=== PROBLEM ===
Rewrite the listing below with every "Finished" changed to "Completed" and everything else kept the same, omitting the pictures.

BEGIN

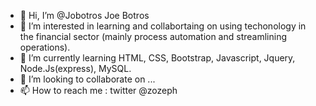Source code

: - 👋 Hi, I’m @Jobotros Joe Botros 
- 👀 I’m interested in learning and collabortaing on using techonology in the financial sector (mainly process automation and streamlining operations). 
- 🌱 I’m currently learning HTML, CSS, Bootstrap, Javascript, Jquery, Node.Js(express), MySQL. 
- 💞️ I’m looking to collaborate on ...
- 📫 How to reach me : twitter @zozeph

<!---
Jobotros/Jobotros is a ✨ special ✨ repository because its `README.md` (this file) appears on your GitHub profile.
You can click the Preview link to take a look at your changes.
--->
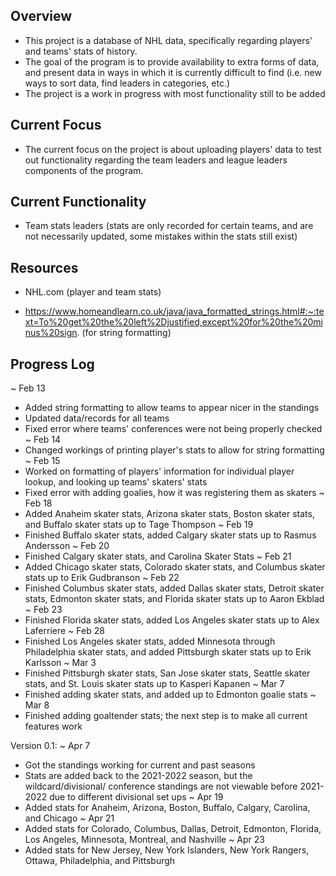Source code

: ## Overview ##

 * This project is a database of NHL data, specifically regarding players' and 
   teams' stats of history.
 * The goal of the program is to provide availability to extra forms of data, and 
   present data in ways
   in which it is currently difficult to find (i.e. new ways to sort data, find 
   leaders in categories,
   etc.)
 * The project is a work in progress with most functionality still to be added

## Current Focus ##

* The current focus on the project is about uploading players' data to test out 
  functionality regarding
  the team leaders and league leaders components of the program.

## Current Functionality ##

 * Team stats leaders (stats are only recorded for certain teams, and are not 
   necessarily updated, some
   mistakes within the stats still exist)

## Resources ##

 * NHL.com (player and team stats)

 * https://www.homeandlearn.co.uk/java/java_formatted_strings.html#:~:text=To%20get%20the%20left%2Djustified,except%20for%20the%20minus%20sign. (for string formatting)

## Progress Log ##

~ Feb 13
 * Added string formatting to allow teams to appear nicer in the standings
 * Updated data/records for all teams
 * Fixed error where teams' conferences were not being properly checked
~ Feb 14
 * Changed workings of printing player's stats to allow for string formatting
~ Feb 15
 * Worked on formatting of players' information for individual player lookup,
   and looking up teams' skaters' stats
 * Fixed error with adding goalies, how it was registering them as skaters
~ Feb 18
 * Added Anaheim skater stats, Arizona skater stats, Boston skater stats, and
   Buffalo skater stats up to Tage Thompson
~ Feb 19
 * Finished Buffalo skater stats, added Calgary skater stats up to Rasmus
   Andersson
~ Feb 20
 * Finished Calgary skater stats, and Carolina Skater Stats
~ Feb 21
 * Added Chicago skater stats, Colorado skater stats, and Columbus skater
   stats up to Erik Gudbranson
~ Feb 22
 * Finished Columbus skater stats, added Dallas skater stats, Detroit skater
   stats, Edmonton skater stats, and Florida skater stats up to Aaron Ekblad
~ Feb 23
 * Finished Florida skater stats, added Los Angeles skater stats up to Alex
   Laferriere
~ Feb 28
 * Finished Los Angeles skater stats, added Minnesota through Philadelphia
   skater stats, and added Pittsburgh skater stats up to Erik Karlsson
~ Mar 3
 * Finished Pittsburgh skater stats, San Jose skater stats, Seattle skater
   stats, and St. Louis skater stats up to Kasperi Kapanen
~ Mar 7
 * Finished adding skater stats, and added up to Edmonton goalie stats
~ Mar 8
 * Finished adding goaltender stats; the next step is to make all current
   features work

Version 0.1:
~ Apr 7
 * Got the standings working for current and past seasons
 * Stats are added back to the 2021-2022 season, but the wildcard/divisional/
   conference standings are not viewable before 2021-2022 due to different
   divisional set ups
~ Apr 19
 * Added stats for Anaheim, Arizona, Boston, Buffalo, Calgary, Carolina, and
   Chicago
~ Apr 21
 * Added stats for Colorado, Columbus, Dallas, Detroit, Edmonton, Florida,
   Los Angeles, Minnesota, Montreal, and Nashville
~ Apr 23
 * Added stats for New Jersey, New York Islanders, New York Rangers, Ottawa,
   Philadelphia, and Pittsburgh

END

=== RESULT OF THE TASK ===
Source code

: - 👋 Hi, I’m @Jobotros Joe Botros 
- 👀 I’m interested in learning and collabortaing on using techonology in the financial sector (mainly process automation and streamlining operations). 
- 🌱 I’m currently learning HTML, CSS, Bootstrap, Javascript, Jquery, Node.Js(express), MySQL. 
- 💞️ I’m looking to collaborate on ...
- 📫 How to reach me : twitter @zozeph

<!---
Jobotros/Jobotros is a ✨ special ✨ repository because its `README.md` (this file) appears on your GitHub profile.
You can click the Preview link to take a look at your changes.
--->
Source code

: ## Overview ##

 * This project is a database of NHL data, specifically regarding players' and 
   teams' stats of history.
 * The goal of the program is to provide availability to extra forms of data, and 
   present data in ways
   in which it is currently difficult to find (i.e. new ways to sort data, find 
   leaders in categories,
   etc.)
 * The project is a work in progress with most functionality still to be added

## Current Focus ##

* The current focus on the project is about uploading players' data to test out 
  functionality regarding
  the team leaders and league leaders components of the program.

## Current Functionality ##

 * Team stats leaders (stats are only recorded for certain teams, and are not 
   necessarily updated, some
   mistakes within the stats still exist)

## Resources ##

 * NHL.com (player and team stats)

 * https://www.homeandlearn.co.uk/java/java_formatted_strings.html#:~:text=To%20get%20the%20left%2Djustified,except%20for%20the%20minus%20sign. (for string formatting)

## Progress Log ##

~ Feb 13
 * Added string formatting to allow teams to appear nicer in the standings
 * Updated data/records for all teams
 * Fixed error where teams' conferences were not being properly checked
~ Feb 14
 * Changed workings of printing player's stats to allow for string formatting
~ Feb 15
 * Worked on formatting of players' information for individual player lookup,
   and looking up teams' skaters' stats
 * Fixed error with adding goalies, how it was registering them as skaters
~ Feb 18
 * Added Anaheim skater stats, Arizona skater stats, Boston skater stats, and
   Buffalo skater stats up to Tage Thompson
~ Feb 19
 * Completed Buffalo skater stats, added Calgary skater stats up to Rasmus
   Andersson
~ Feb 20
 * Completed Calgary skater stats, and Carolina Skater Stats
~ Feb 21
 * Added Chicago skater stats, Colorado skater stats, and Columbus skater
   stats up to Erik Gudbranson
~ Feb 22
 * Completed Columbus skater stats, added Dallas skater stats, Detroit skater
   stats, Edmonton skater stats, and Florida skater stats up to Aaron Ekblad
~ Feb 23
 * Completed Florida skater stats, added Los Angeles skater stats up to Alex
   Laferriere
~ Feb 28
 * Completed Los Angeles skater stats, added Minnesota through Philadelphia
   skater stats, and added Pittsburgh skater stats up to Erik Karlsson
~ Mar 3
 * Completed Pittsburgh skater stats, San Jose skater stats, Seattle skater
   stats, and St. Louis skater stats up to Kasperi Kapanen
~ Mar 7
 * Completed adding skater stats, and added up to Edmonton goalie stats
~ Mar 8
 * Completed adding goaltender stats; the next step is to make all current
   features work

Version 0.1:
~ Apr 7
 * Got the standings working for current and past seasons
 * Stats are added back to the 2021-2022 season, but the wildcard/divisional/
   conference standings are not viewable before 2021-2022 due to different
   divisional set ups
~ Apr 19
 * Added stats for Anaheim, Arizona, Boston, Buffalo, Calgary, Carolina, and
   Chicago
~ Apr 21
 * Added stats for Colorado, Columbus, Dallas, Detroit, Edmonton, Florida,
   Los Angeles, Minnesota, Montreal, and Nashville
~ Apr 23
 * Added stats for New Jersey, New York Islanders, New York Rangers, Ottawa,
   Philadelphia, and Pittsburgh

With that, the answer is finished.